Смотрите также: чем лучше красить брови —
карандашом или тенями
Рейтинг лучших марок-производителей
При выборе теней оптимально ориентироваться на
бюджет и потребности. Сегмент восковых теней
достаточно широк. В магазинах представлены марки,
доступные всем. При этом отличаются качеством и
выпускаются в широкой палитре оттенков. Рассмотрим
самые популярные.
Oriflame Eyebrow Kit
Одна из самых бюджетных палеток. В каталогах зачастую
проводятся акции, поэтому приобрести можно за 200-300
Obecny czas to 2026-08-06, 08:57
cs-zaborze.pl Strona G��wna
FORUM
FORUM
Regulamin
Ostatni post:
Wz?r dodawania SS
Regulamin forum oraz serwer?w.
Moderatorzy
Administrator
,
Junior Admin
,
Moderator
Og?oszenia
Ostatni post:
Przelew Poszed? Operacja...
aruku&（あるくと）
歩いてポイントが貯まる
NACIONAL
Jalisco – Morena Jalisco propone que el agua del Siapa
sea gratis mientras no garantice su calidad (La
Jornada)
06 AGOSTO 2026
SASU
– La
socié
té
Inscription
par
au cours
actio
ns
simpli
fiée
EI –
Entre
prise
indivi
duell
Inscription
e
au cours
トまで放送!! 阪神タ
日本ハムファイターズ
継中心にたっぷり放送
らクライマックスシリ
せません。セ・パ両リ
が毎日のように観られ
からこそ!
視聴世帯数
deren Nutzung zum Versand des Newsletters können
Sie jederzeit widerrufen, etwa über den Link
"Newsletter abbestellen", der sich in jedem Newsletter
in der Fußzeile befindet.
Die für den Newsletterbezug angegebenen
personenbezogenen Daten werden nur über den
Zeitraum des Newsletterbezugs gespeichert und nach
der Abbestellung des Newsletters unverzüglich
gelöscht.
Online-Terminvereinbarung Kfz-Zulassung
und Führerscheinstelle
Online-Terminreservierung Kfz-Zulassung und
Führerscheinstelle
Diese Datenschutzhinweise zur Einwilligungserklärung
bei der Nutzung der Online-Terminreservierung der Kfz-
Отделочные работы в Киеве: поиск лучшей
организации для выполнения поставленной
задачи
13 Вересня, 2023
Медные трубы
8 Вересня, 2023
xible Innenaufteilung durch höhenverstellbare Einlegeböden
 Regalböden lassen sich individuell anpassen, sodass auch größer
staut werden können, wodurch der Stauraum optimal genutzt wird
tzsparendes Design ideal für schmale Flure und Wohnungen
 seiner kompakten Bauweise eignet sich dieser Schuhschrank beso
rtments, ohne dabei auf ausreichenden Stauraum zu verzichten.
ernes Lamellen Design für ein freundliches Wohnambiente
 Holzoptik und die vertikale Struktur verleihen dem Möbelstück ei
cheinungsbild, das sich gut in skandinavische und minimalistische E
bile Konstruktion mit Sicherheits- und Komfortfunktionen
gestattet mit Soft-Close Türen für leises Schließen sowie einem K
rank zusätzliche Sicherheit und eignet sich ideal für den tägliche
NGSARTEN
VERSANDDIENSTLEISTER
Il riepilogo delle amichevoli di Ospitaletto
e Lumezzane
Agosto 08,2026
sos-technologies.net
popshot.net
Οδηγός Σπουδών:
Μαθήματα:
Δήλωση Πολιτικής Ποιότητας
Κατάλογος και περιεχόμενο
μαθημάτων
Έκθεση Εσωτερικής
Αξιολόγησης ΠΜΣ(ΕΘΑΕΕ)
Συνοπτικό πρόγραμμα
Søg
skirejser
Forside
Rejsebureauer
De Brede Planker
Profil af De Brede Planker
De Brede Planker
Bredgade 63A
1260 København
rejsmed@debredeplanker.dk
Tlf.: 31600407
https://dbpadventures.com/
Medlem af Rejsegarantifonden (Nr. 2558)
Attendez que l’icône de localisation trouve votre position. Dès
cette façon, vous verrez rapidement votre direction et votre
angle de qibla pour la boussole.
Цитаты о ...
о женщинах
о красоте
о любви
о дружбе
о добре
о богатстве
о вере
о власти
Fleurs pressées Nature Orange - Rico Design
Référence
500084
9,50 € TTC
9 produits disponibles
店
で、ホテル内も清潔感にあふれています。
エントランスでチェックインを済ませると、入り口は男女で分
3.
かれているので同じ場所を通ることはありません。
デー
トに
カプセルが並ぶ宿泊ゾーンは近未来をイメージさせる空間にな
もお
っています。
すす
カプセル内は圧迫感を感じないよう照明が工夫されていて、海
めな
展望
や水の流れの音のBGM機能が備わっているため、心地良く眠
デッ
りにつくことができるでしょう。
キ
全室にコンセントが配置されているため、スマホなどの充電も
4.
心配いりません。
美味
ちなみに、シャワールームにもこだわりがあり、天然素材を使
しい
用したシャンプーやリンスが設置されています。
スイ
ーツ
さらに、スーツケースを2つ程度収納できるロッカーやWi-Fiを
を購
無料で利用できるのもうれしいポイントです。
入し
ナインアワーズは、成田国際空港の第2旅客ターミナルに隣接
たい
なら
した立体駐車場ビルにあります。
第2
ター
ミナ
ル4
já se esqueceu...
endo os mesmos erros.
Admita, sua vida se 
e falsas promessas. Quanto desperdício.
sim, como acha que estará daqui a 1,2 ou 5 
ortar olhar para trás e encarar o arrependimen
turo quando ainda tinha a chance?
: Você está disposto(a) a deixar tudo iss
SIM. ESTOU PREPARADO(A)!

### [Task to complete]
The expected response reproduces all of the data precisely.

### [Response to this exercise]
Смотрите также: чем лучше красить брови —
карандашом или тенями
Рейтинг лучших марок-производителей
При выборе теней оптимально ориентироваться на
бюджет и потребности. Сегмент восковых теней
достаточно широк. В магазинах представлены марки,
доступные всем. При этом отличаются качеством и
выпускаются в широкой палитре оттенков. Рассмотрим
самые популярные.
Oriflame Eyebrow Kit
Одна из самых бюджетных палеток. В каталогах зачастую
проводятся акции, поэтому приобрести можно за 200-300
Obecny czas to 2026-08-06, 08:57
cs-zaborze.pl Strona G��wna
FORUM
FORUM
Regulamin
Ostatni post:
Wz?r dodawania SS
Regulamin forum oraz serwer?w.
Moderatorzy
Administrator
,
Junior Admin
,
Moderator
Og?oszenia
Ostatni post:
Przelew Poszed? Operacja...
aruku&（あるくと）
歩いてポイントが貯まる
NACIONAL
Jalisco – Morena Jalisco propone que el agua del Siapa
sea gratis mientras no garantice su calidad (La
Jornada)
06 AGOSTO 2026
SASU
– La
socié
té
Inscription
par
au cours
actio
ns
simpli
fiée
EI –
Entre
prise
indivi
duell
Inscription
e
au cours
トまで放送!! 阪神タ
日本ハムファイターズ
継中心にたっぷり放送
らクライマックスシリ
せません。セ・パ両リ
が毎日のように観られ
からこそ!
視聴世帯数
deren Nutzung zum Versand des Newsletters können
Sie jederzeit widerrufen, etwa über den Link
"Newsletter abbestellen", der sich in jedem Newsletter
in der Fußzeile befindet.
Die für den Newsletterbezug angegebenen
personenbezogenen Daten werden nur über den
Zeitraum des Newsletterbezugs gespeichert und nach
der Abbestellung des Newsletters unverzüglich
gelöscht.
Online-Terminvereinbarung Kfz-Zulassung
und Führerscheinstelle
Online-Terminreservierung Kfz-Zulassung und
Führerscheinstelle
Diese Datenschutzhinweise zur Einwilligungserklärung
bei der Nutzung der Online-Terminreservierung der Kfz-
Отделочные работы в Киеве: поиск лучшей
организации для выполнения поставленной
задачи
13 Вересня, 2023
Медные трубы
8 Вересня, 2023
xible Innenaufteilung durch höhenverstellbare Einlegeböden
 Regalböden lassen sich individuell anpassen, sodass auch größer
staut werden können, wodurch der Stauraum optimal genutzt wird
tzsparendes Design ideal für schmale Flure und Wohnungen
 seiner kompakten Bauweise eignet sich dieser Schuhschrank beso
rtments, ohne dabei auf ausreichenden Stauraum zu verzichten.
ernes Lamellen Design für ein freundliches Wohnambiente
 Holzoptik und die vertikale Struktur verleihen dem Möbelstück ei
cheinungsbild, das sich gut in skandinavische und minimalistische E
bile Konstruktion mit Sicherheits- und Komfortfunktionen
gestattet mit Soft-Close Türen für leises Schließen sowie einem K
rank zusätzliche Sicherheit und eignet sich ideal für den tägliche
NGSARTEN
VERSANDDIENSTLEISTER
Il riepilogo delle amichevoli di Ospitaletto
e Lumezzane
Agosto 08,2026
sos-technologies.net
popshot.net
Οδηγός Σπουδών:
Μαθήματα:
Δήλωση Πολιτικής Ποιότητας
Κατάλογος και περιεχόμενο
μαθημάτων
Έκθεση Εσωτερικής
Αξιολόγησης ΠΜΣ(ΕΘΑΕΕ)
Συνοπτικό πρόγραμμα
Søg
skirejser
Forside
Rejsebureauer
De Brede Planker
Profil af De Brede Planker
De Brede Planker
Bredgade 63A
1260 København
rejsmed@debredeplanker.dk
Tlf.: 31600407
https://dbpadventures.com/
Medlem af Rejsegarantifonden (Nr. 2558)
Attendez que l’icône de localisation trouve votre position. Dès
cette façon, vous verrez rapidement votre direction et votre
angle de qibla pour la boussole.
Цитаты о ...
о женщинах
о красоте
о любви
о дружбе
о добре
о богатстве
о вере
о власти
Fleurs pressées Nature Orange - Rico Design
Référence
500084
9,50 € TTC
9 produits disponibles
店
で、ホテル内も清潔感にあふれています。
エントランスでチェックインを済ませると、入り口は男女で分
3.
かれているので同じ場所を通ることはありません。
デー
トに
カプセルが並ぶ宿泊ゾーンは近未来をイメージさせる空間にな
もお
っています。
すす
カプセル内は圧迫感を感じないよう照明が工夫されていて、海
めな
展望
や水の流れの音のBGM機能が備わっているため、心地良く眠
デッ
りにつくことができるでしょう。
キ
全室にコンセントが配置されているため、スマホなどの充電も
4.
心配いりません。
美味
ちなみに、シャワールームにもこだわりがあり、天然素材を使
しい
用したシャンプーやリンスが設置されています。
スイ
ーツ
さらに、スーツケースを2つ程度収納できるロッカーやWi-Fiを
を購
無料で利用できるのもうれしいポイントです。
入し
ナインアワーズは、成田国際空港の第2旅客ターミナルに隣接
たい
なら
した立体駐車場ビルにあります。
第2
ター
ミナ
ル4
já se esqueceu...
endo os mesmos erros.
Admita, sua vida se 
e falsas promessas. Quanto desperdício.
sim, como acha que estará daqui a 1,2 ou 5 
ortar olhar para trás e encarar o arrependimen
turo quando ainda tinha a chance?
: Você está disposto(a) a deixar tudo iss
SIM. ESTOU PREPARADO(A)!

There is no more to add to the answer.